Looking at Valero (VLO-NYSE) –the biggest and “safest” of all the refiner names–the stock dropped from $50 to $10.

Overall they underperformed a terrible overall market by a significant margin.  On average the names fell nearly 80% top to bottom.


The recovery was even worse.   It took nearly two years after the broad market for the refiners to begin to recover.

The inescapable conclusion is that in a slowing economy a bet on refiners is a dangerous one. Before I can buy a refiner for anything more than a quick trade, I must have confidence in the economy.

I’m not feeling enough love there right now.

If you are looking for a reason to buy refiners, you don’t have to look any further than IMO 2020.

Last summer the prospects of IMO 2020 sent the refiners up to their highs.  Some of that has come off shine has come off since then but IMO will still have an impact.

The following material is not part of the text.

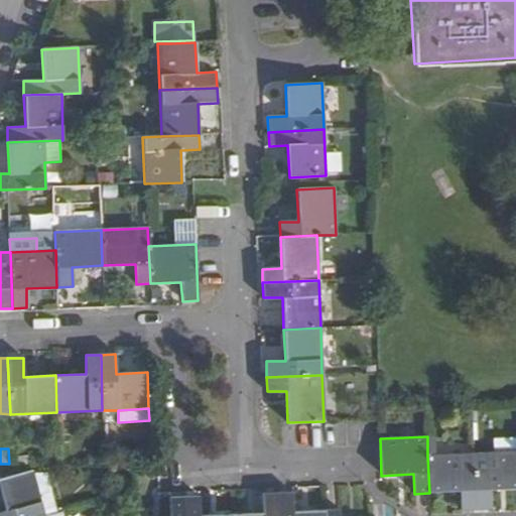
[(515,452),(473,454),(476,510),(491,510),(490,490),(515,489),(515,452)]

Investors are still looking at a potentially major disruption to the crude products market.  There will be increases to crude distillate demand, but  how much though is still a matter of opinion.

As a quick recap, the shipping industry has historically used high-sulphur fuel oil to run their ships.  This isn’t very good for the environment and the new UN mandated sulphur cap of 0.5% is intended to rectify that.

IMO 2020 means that ships will be required to either switch to a low-sulphur fuel or use scrubbers on the ships to remove the sulphur from the exhaust.

At this point we know where the scrubber number is going to be;  estimating the required distillate demand from ships isn’t too difficult.

RBC Capital Markets put out a note earlier this year estimating that 860 mbbl/d of additional distillates would be required by refiners through higher utilization rates.


They went on to say that higher utilization would require better margins.  Refiners respond to price, and we need to see crack spreads increase to spur the supply.

The more complex refiners (mostly located in the United States and run by the big players like Valero (VLO) and Marathon Petroleum (MPC)) will incur extra benefits.  They have cokers and hydro-crackers that can take advantage of what is expected to be wider heavy oil spreads to produce gasoline and distillate products.

That is the bull-case in a nutshell.

When does IMO start to impact the market?

On their Q1 call, Valero said they expected effects on the high-sulphur fuel side to start to appear in late-September, with impacts on distillates occurring in November-December.

If I had more evidence that oil demand (and the global economy) was strong, I would look at the impact of IMO 2020 and jump in for a trade.

But my question is, does it get lost in the shuffle?  A slow economy could offset a lot of that upside.

Another factor to watch is the WTI-Brent spread, which has curiously  been narrowing.  US refiners have the advantage of buying and refining WTI crude, which has trades at a discount to other crude types – particularly the Brent crude used by most European refiners.

The discounted WTI crude used by U.S. refiners boosts their margins as the refined products trade at similar prices across all regions regardless of the crude used to produce them

I’ll keep watching spreads, the forward curve on distillates, and the spreads on heavy oil.  Maybe these spreads will start to show me I’m being too cautious.

I’m willing to change my mind as the facts change.  But until then I’ll take the safer path and keep my money in my wallet.